The name of the Clojure function will be specified as an <init-param> in the servlet's configuration. We will follow the Clojure convention of namespace/name convention for identifying our function.

The final (and somewhat anti-climactic) piece of the puzzle is to create the Clojure code that actually handles the web request. This will be be a function of two arguments that accepts the javax.servlet.http.HttpServletRequest and javax.servlet.http.HttpServletResponse objects provided by the web container. We'll put in a simple "Hello world" handler to demonstrate.

(ns myapp.web)

(defn hello
"Hello world"
[req resp]
(.. resp (getWriter) (println) (str "<html><body>" "Hello world" "</html><body>"))

Since our hello function is in the the "myapp.web" namespace, it should be contained in a file named myapp/web.clj, that is on the application's CLASSPATH. In our case, this means in a directory beneath the WEB-INF/classes of the WAR file.
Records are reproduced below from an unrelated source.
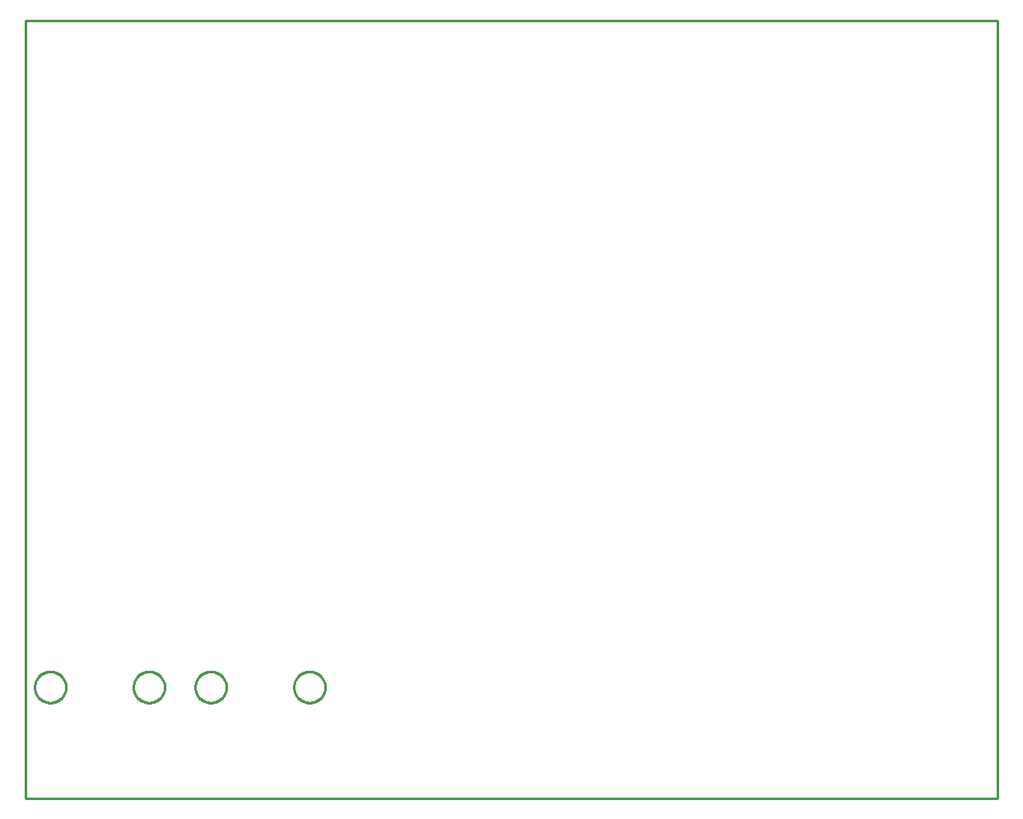
<source format=gbr>
G04 EAGLE Gerber RS-274X export*
G75*
%MOMM*%
%FSLAX34Y34*%
%LPD*%
%IN*%
%IPPOS*%
%AMOC8*
5,1,8,0,0,1.08239X$1,22.5*%
G01*
%ADD10C,0.254000*%


D10*
X0Y0D02*
X1000000Y0D01*
X1000000Y800000D01*
X0Y800000D01*
X0Y0D01*
X41400Y113776D02*
X41332Y112731D01*
X41195Y111692D01*
X40990Y110665D01*
X40719Y109653D01*
X40383Y108661D01*
X39982Y107693D01*
X39518Y106754D01*
X38995Y105846D01*
X38413Y104975D01*
X37775Y104144D01*
X37084Y103357D01*
X36343Y102616D01*
X35556Y101925D01*
X34725Y101288D01*
X33854Y100706D01*
X32946Y100182D01*
X32007Y99718D01*
X31039Y99317D01*
X30047Y98981D01*
X29035Y98710D01*
X28008Y98505D01*
X26969Y98369D01*
X25924Y98300D01*
X24876Y98300D01*
X23831Y98369D01*
X22792Y98505D01*
X21765Y98710D01*
X20753Y98981D01*
X19761Y99317D01*
X18793Y99718D01*
X17854Y100182D01*
X16946Y100706D01*
X16075Y101288D01*
X15244Y101925D01*
X14457Y102616D01*
X13716Y103357D01*
X13025Y104144D01*
X12388Y104975D01*
X11806Y105846D01*
X11282Y106754D01*
X10818Y107693D01*
X10417Y108661D01*
X10081Y109653D01*
X9810Y110665D01*
X9605Y111692D01*
X9469Y112731D01*
X9400Y113776D01*
X9400Y114824D01*
X9469Y115869D01*
X9605Y116908D01*
X9810Y117935D01*
X10081Y118947D01*
X10417Y119939D01*
X10818Y120907D01*
X11282Y121846D01*
X11806Y122754D01*
X12388Y123625D01*
X13025Y124456D01*
X13716Y125243D01*
X14457Y125984D01*
X15244Y126675D01*
X16075Y127313D01*
X16946Y127895D01*
X17854Y128418D01*
X18793Y128882D01*
X19761Y129283D01*
X20753Y129619D01*
X21765Y129890D01*
X22792Y130095D01*
X23831Y130232D01*
X24876Y130300D01*
X25924Y130300D01*
X26969Y130232D01*
X28008Y130095D01*
X29035Y129890D01*
X30047Y129619D01*
X31039Y129283D01*
X32007Y128882D01*
X32946Y128418D01*
X33854Y127895D01*
X34725Y127313D01*
X35556Y126675D01*
X36343Y125984D01*
X37084Y125243D01*
X37775Y124456D01*
X38413Y123625D01*
X38995Y122754D01*
X39518Y121846D01*
X39982Y120907D01*
X40383Y119939D01*
X40719Y118947D01*
X40990Y117935D01*
X41195Y116908D01*
X41332Y115869D01*
X41400Y114824D01*
X41400Y113776D01*
X143000Y113776D02*
X142932Y112731D01*
X142795Y111692D01*
X142590Y110665D01*
X142319Y109653D01*
X141983Y108661D01*
X141582Y107693D01*
X141118Y106754D01*
X140595Y105846D01*
X140013Y104975D01*
X139375Y104144D01*
X138684Y103357D01*
X137943Y102616D01*
X137156Y101925D01*
X136325Y101288D01*
X135454Y100706D01*
X134546Y100182D01*
X133607Y99718D01*
X132639Y99317D01*
X131647Y98981D01*
X130635Y98710D01*
X129608Y98505D01*
X128569Y98369D01*
X127524Y98300D01*
X126476Y98300D01*
X125431Y98369D01*
X124392Y98505D01*
X123365Y98710D01*
X122353Y98981D01*
X121361Y99317D01*
X120393Y99718D01*
X119454Y100182D01*
X118546Y100706D01*
X117675Y101288D01*
X116844Y101925D01*
X116057Y102616D01*
X115316Y103357D01*
X114625Y104144D01*
X113988Y104975D01*
X113406Y105846D01*
X112882Y106754D01*
X112418Y107693D01*
X112017Y108661D01*
X111681Y109653D01*
X111410Y110665D01*
X111205Y111692D01*
X111069Y112731D01*
X111000Y113776D01*
X111000Y114824D01*
X111069Y115869D01*
X111205Y116908D01*
X111410Y117935D01*
X111681Y118947D01*
X112017Y119939D01*
X112418Y120907D01*
X112882Y121846D01*
X113406Y122754D01*
X113988Y123625D01*
X114625Y124456D01*
X115316Y125243D01*
X116057Y125984D01*
X116844Y126675D01*
X117675Y127313D01*
X118546Y127895D01*
X119454Y128418D01*
X120393Y128882D01*
X121361Y129283D01*
X122353Y129619D01*
X123365Y129890D01*
X124392Y130095D01*
X125431Y130232D01*
X126476Y130300D01*
X127524Y130300D01*
X128569Y130232D01*
X129608Y130095D01*
X130635Y129890D01*
X131647Y129619D01*
X132639Y129283D01*
X133607Y128882D01*
X134546Y128418D01*
X135454Y127895D01*
X136325Y127313D01*
X137156Y126675D01*
X137943Y125984D01*
X138684Y125243D01*
X139375Y124456D01*
X140013Y123625D01*
X140595Y122754D01*
X141118Y121846D01*
X141582Y120907D01*
X141983Y119939D01*
X142319Y118947D01*
X142590Y117935D01*
X142795Y116908D01*
X142932Y115869D01*
X143000Y114824D01*
X143000Y113776D01*
X206500Y113776D02*
X206432Y112731D01*
X206295Y111692D01*
X206090Y110665D01*
X205819Y109653D01*
X205483Y108661D01*
X205082Y107693D01*
X204618Y106754D01*
X204095Y105846D01*
X203513Y104975D01*
X202875Y104144D01*
X202184Y103357D01*
X201443Y102616D01*
X200656Y101925D01*
X199825Y101288D01*
X198954Y100706D01*
X198046Y100182D01*
X197107Y99718D01*
X196139Y99317D01*
X195147Y98981D01*
X194135Y98710D01*
X193108Y98505D01*
X192069Y98369D01*
X191024Y98300D01*
X189976Y98300D01*
X188931Y98369D01*
X187892Y98505D01*
X186865Y98710D01*
X185853Y98981D01*
X184861Y99317D01*
X183893Y99718D01*
X182954Y100182D01*
X182046Y100706D01*
X181175Y101288D01*
X180344Y101925D01*
X179557Y102616D01*
X178816Y103357D01*
X178125Y104144D01*
X177488Y104975D01*
X176906Y105846D01*
X176382Y106754D01*
X175918Y107693D01*
X175517Y108661D01*
X175181Y109653D01*
X174910Y110665D01*
X174705Y111692D01*
X174569Y112731D01*
X174500Y113776D01*
X174500Y114824D01*
X174569Y115869D01*
X174705Y116908D01*
X174910Y117935D01*
X175181Y118947D01*
X175517Y119939D01*
X175918Y120907D01*
X176382Y121846D01*
X176906Y122754D01*
X177488Y123625D01*
X178125Y124456D01*
X178816Y125243D01*
X179557Y125984D01*
X180344Y126675D01*
X181175Y127313D01*
X182046Y127895D01*
X182954Y128418D01*
X183893Y128882D01*
X184861Y129283D01*
X185853Y129619D01*
X186865Y129890D01*
X187892Y130095D01*
X188931Y130232D01*
X189976Y130300D01*
X191024Y130300D01*
X192069Y130232D01*
X193108Y130095D01*
X194135Y129890D01*
X195147Y129619D01*
X196139Y129283D01*
X197107Y128882D01*
X198046Y128418D01*
X198954Y127895D01*
X199825Y127313D01*
X200656Y126675D01*
X201443Y125984D01*
X202184Y125243D01*
X202875Y124456D01*
X203513Y123625D01*
X204095Y122754D01*
X204618Y121846D01*
X205082Y120907D01*
X205483Y119939D01*
X205819Y118947D01*
X206090Y117935D01*
X206295Y116908D01*
X206432Y115869D01*
X206500Y114824D01*
X206500Y113776D01*
X308100Y113776D02*
X308032Y112731D01*
X307895Y111692D01*
X307690Y110665D01*
X307419Y109653D01*
X307083Y108661D01*
X306682Y107693D01*
X306218Y106754D01*
X305695Y105846D01*
X305113Y104975D01*
X304475Y104144D01*
X303784Y103357D01*
X303043Y102616D01*
X302256Y101925D01*
X301425Y101288D01*
X300554Y100706D01*
X299646Y100182D01*
X298707Y99718D01*
X297739Y99317D01*
X296747Y98981D01*
X295735Y98710D01*
X294708Y98505D01*
X293669Y98369D01*
X292624Y98300D01*
X291576Y98300D01*
X290531Y98369D01*
X289492Y98505D01*
X288465Y98710D01*
X287453Y98981D01*
X286461Y99317D01*
X285493Y99718D01*
X284554Y100182D01*
X283646Y100706D01*
X282775Y101288D01*
X281944Y101925D01*
X281157Y102616D01*
X280416Y103357D01*
X279725Y104144D01*
X279088Y104975D01*
X278506Y105846D01*
X277982Y106754D01*
X277518Y107693D01*
X277117Y108661D01*
X276781Y109653D01*
X276510Y110665D01*
X276305Y111692D01*
X276169Y112731D01*
X276100Y113776D01*
X276100Y114824D01*
X276169Y115869D01*
X276305Y116908D01*
X276510Y117935D01*
X276781Y118947D01*
X277117Y119939D01*
X277518Y120907D01*
X277982Y121846D01*
X278506Y122754D01*
X279088Y123625D01*
X279725Y124456D01*
X280416Y125243D01*
X281157Y125984D01*
X281944Y126675D01*
X282775Y127313D01*
X283646Y127895D01*
X284554Y128418D01*
X285493Y128882D01*
X286461Y129283D01*
X287453Y129619D01*
X288465Y129890D01*
X289492Y130095D01*
X290531Y130232D01*
X291576Y130300D01*
X292624Y130300D01*
X293669Y130232D01*
X294708Y130095D01*
X295735Y129890D01*
X296747Y129619D01*
X297739Y129283D01*
X298707Y128882D01*
X299646Y128418D01*
X300554Y127895D01*
X301425Y127313D01*
X302256Y126675D01*
X303043Y125984D01*
X303784Y125243D01*
X304475Y124456D01*
X305113Y123625D01*
X305695Y122754D01*
X306218Y121846D01*
X306682Y120907D01*
X307083Y119939D01*
X307419Y118947D01*
X307690Y117935D01*
X307895Y116908D01*
X308032Y115869D01*
X308100Y114824D01*
X308100Y113776D01*
M02*

</source>
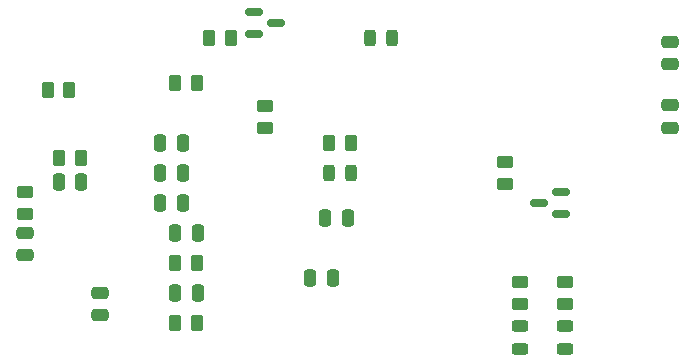
<source format=gbr>
G04 #@! TF.GenerationSoftware,KiCad,Pcbnew,7.0.2-6a45011f42~172~ubuntu22.04.1*
G04 #@! TF.CreationDate,2023-04-28T22:36:36-05:00*
G04 #@! TF.ProjectId,laser,6c617365-722e-46b6-9963-61645f706362,rev?*
G04 #@! TF.SameCoordinates,PXc1c960PY791ddc0*
G04 #@! TF.FileFunction,Paste,Bot*
G04 #@! TF.FilePolarity,Positive*
%FSLAX46Y46*%
G04 Gerber Fmt 4.6, Leading zero omitted, Abs format (unit mm)*
G04 Created by KiCad (PCBNEW 7.0.2-6a45011f42~172~ubuntu22.04.1) date 2023-04-28 22:36:36*
%MOMM*%
%LPD*%
G01*
G04 APERTURE LIST*
G04 Aperture macros list*
%AMRoundRect*
0 Rectangle with rounded corners*
0 $1 Rounding radius*
0 $2 $3 $4 $5 $6 $7 $8 $9 X,Y pos of 4 corners*
0 Add a 4 corners polygon primitive as box body*
4,1,4,$2,$3,$4,$5,$6,$7,$8,$9,$2,$3,0*
0 Add four circle primitives for the rounded corners*
1,1,$1+$1,$2,$3*
1,1,$1+$1,$4,$5*
1,1,$1+$1,$6,$7*
1,1,$1+$1,$8,$9*
0 Add four rect primitives between the rounded corners*
20,1,$1+$1,$2,$3,$4,$5,0*
20,1,$1+$1,$4,$5,$6,$7,0*
20,1,$1+$1,$6,$7,$8,$9,0*
20,1,$1+$1,$8,$9,$2,$3,0*%
G04 Aperture macros list end*
%ADD10RoundRect,0.250000X0.250000X0.475000X-0.250000X0.475000X-0.250000X-0.475000X0.250000X-0.475000X0*%
%ADD11RoundRect,0.150000X0.587500X0.150000X-0.587500X0.150000X-0.587500X-0.150000X0.587500X-0.150000X0*%
%ADD12RoundRect,0.250000X0.262500X0.450000X-0.262500X0.450000X-0.262500X-0.450000X0.262500X-0.450000X0*%
%ADD13RoundRect,0.250000X-0.475000X0.250000X-0.475000X-0.250000X0.475000X-0.250000X0.475000X0.250000X0*%
%ADD14RoundRect,0.250000X-0.250000X-0.475000X0.250000X-0.475000X0.250000X0.475000X-0.250000X0.475000X0*%
%ADD15RoundRect,0.250000X0.450000X-0.262500X0.450000X0.262500X-0.450000X0.262500X-0.450000X-0.262500X0*%
%ADD16RoundRect,0.150000X-0.587500X-0.150000X0.587500X-0.150000X0.587500X0.150000X-0.587500X0.150000X0*%
%ADD17RoundRect,0.250000X-0.262500X-0.450000X0.262500X-0.450000X0.262500X0.450000X-0.262500X0.450000X0*%
%ADD18RoundRect,0.243750X-0.243750X-0.456250X0.243750X-0.456250X0.243750X0.456250X-0.243750X0.456250X0*%
%ADD19RoundRect,0.250000X-0.450000X0.262500X-0.450000X-0.262500X0.450000X-0.262500X0.450000X0.262500X0*%
%ADD20RoundRect,0.243750X0.456250X-0.243750X0.456250X0.243750X-0.456250X0.243750X-0.456250X-0.243750X0*%
%ADD21RoundRect,0.250000X0.475000X-0.250000X0.475000X0.250000X-0.475000X0.250000X-0.475000X-0.250000X0*%
G04 APERTURE END LIST*
D10*
X17140000Y11430000D03*
X15240000Y11430000D03*
D11*
X47934190Y14920000D03*
X47934190Y13020000D03*
X46059190Y13970000D03*
D12*
X7262500Y17780000D03*
X5437500Y17780000D03*
D13*
X57150000Y27620000D03*
X57150000Y25720000D03*
D14*
X27940000Y12700000D03*
X29840000Y12700000D03*
D12*
X17065000Y3810000D03*
X15240000Y3810000D03*
D15*
X22860000Y20320000D03*
X22860000Y22145000D03*
X2540000Y13057500D03*
X2540000Y14882500D03*
D14*
X13970000Y19050000D03*
X15870000Y19050000D03*
D16*
X21922500Y28260000D03*
X21922500Y30160000D03*
X23797500Y29210000D03*
D17*
X18137500Y27940000D03*
X19962500Y27940000D03*
D14*
X13970000Y13970000D03*
X15870000Y13970000D03*
D18*
X31750000Y27940000D03*
X33625000Y27940000D03*
D14*
X26670000Y7620000D03*
X28570000Y7620000D03*
D19*
X43180000Y17422500D03*
X43180000Y15597500D03*
D20*
X44456690Y1627500D03*
X44456690Y3502500D03*
D13*
X8890000Y6350000D03*
X8890000Y4450000D03*
D18*
X28272500Y16510000D03*
X30147500Y16510000D03*
D21*
X57150000Y20320000D03*
X57150000Y22220000D03*
D14*
X13970000Y16510000D03*
X15870000Y16510000D03*
D21*
X2540000Y9530000D03*
X2540000Y11430000D03*
D10*
X17140000Y6350000D03*
X15240000Y6350000D03*
D15*
X44456690Y5437500D03*
X44456690Y7262500D03*
D12*
X6270000Y23495000D03*
X4445000Y23495000D03*
X17065000Y8890000D03*
X15240000Y8890000D03*
D15*
X48266690Y5437500D03*
X48266690Y7262500D03*
D17*
X15240000Y24130000D03*
X17065000Y24130000D03*
D10*
X7300000Y15748000D03*
X5400000Y15748000D03*
D20*
X48266690Y1627500D03*
X48266690Y3502500D03*
D12*
X30122500Y19050000D03*
X28297500Y19050000D03*
M02*

</source>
Accordingly, our web.xml file should look like:
<web-app version="2.4"
xmlns="http://java.sun.com/xml/ns/j2ee"
xmlns:xsi="http://www.w3.org/2001/XMLSchema-instance"
xsi:schemaLocation="http://java.sun.com/xml/ns/j2ee http://java.sun.com/xml/ns/j2ee/web-app_2_4.xsd">

<context-param>
<param-name>evalOnContextInitialized</param-name>
<param-value>myapp/web.clj</param-value>
</context-param>

<listener>
<listener-class>myapp.servlet.ClojureContextListener</listener-class>
</listener>

<servlet>
<servlet-name>ClojureServlet</servlet-name>
<servlet-class>myapp.servlet.ClojureServlet</servlet-class>
<init-param>
<param-name>entryPoint</param-name>
<param-value>myapp.web/hello</param-value>
</init-param>
</servlet>

<servlet-mapping>
<servlet-name>ClojureServlet</servlet-name>
<url-pattern>/hello</url-pattern>
</servlet-mapping>

</web-app>

And the resulting web application will be laid out as follows:

myapp.war/
WEB-INF/
web.xml
classes/
myapp/
web.clj
servlet/
ClojureServlet.class
ClojureContextListener.class
lib/
clojure-1.0.0.jar


Note that the single clojure-1.0.0.jar file is the only required dependency. That's all there is to it!

Friday, May 29, 2009

Clojure is a new dynamic programming language for the JVM. It is a dialect of Lisp that provides:

  1. Well defined concurrency semantics for all language features. Clojure requires a functional programming style, and as such variables are single assignment and most data is immutable. For mutable data, Clojure supplies a software transaction memory system.
  2. Total integration with the JVM. Clojure data elements are instances of java.lang.Number, java.lang.String, etc. There is no bridging of parallel type systems (for example, from a canonical C language implementation). Clojure code compiles directly to Java bytecode and can be profiled and debugged using standard tools. Access to Java code/libraries from Clojure is totally seamless.
  3. Collection types as first-class language features. There is syntax for dealing with sets, maps and vectors, and their implementations are have the same immutablility and concurrency semantics as the other data types.
  4. Macros. Coming from a Java background this is perhaps the coolest feature of Clojure.

There are several excellent introductions to the language. The "Clojure for Java Programmers" (first part, second part), assumes no familiarity with Lisp and is a decent introduction to the language. The version of the lecture for experienced Lisp programmers (first part, second part) goes into the language in much greater detail and is highly recommended. Once you have sat through the "non-Lisp" version you will have enough background to comprend the "Lisp" version.